◆ WORK REQUIRED: Each line below from the one containing "ご利用にはいくつかの条件がございますので、詳し" through the one containing "テレワーク・リモートワーク・在宅勤務の実" should be output exactly as it stands, and no other line should appear.
**** RECORD EXTRACTS
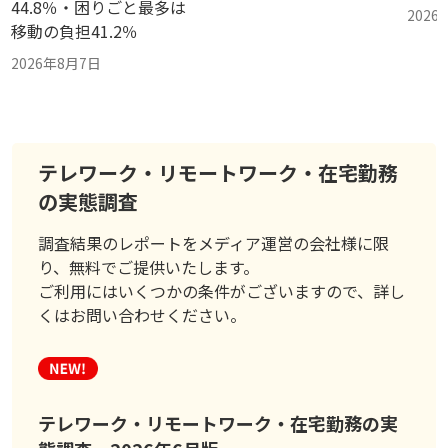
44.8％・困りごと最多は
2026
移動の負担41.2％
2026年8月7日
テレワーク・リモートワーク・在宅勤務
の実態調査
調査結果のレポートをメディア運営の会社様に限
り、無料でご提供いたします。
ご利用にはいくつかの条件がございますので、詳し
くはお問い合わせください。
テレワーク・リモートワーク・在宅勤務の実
********
**** RECORD EXTRACTS
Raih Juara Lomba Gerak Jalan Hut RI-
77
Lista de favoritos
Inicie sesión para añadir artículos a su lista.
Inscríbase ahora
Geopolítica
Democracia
********
◆ TASK OUTPUT:
ご利用にはいくつかの条件がございますので、詳し
くはお問い合わせください。
テレワーク・リモートワーク・在宅勤務の実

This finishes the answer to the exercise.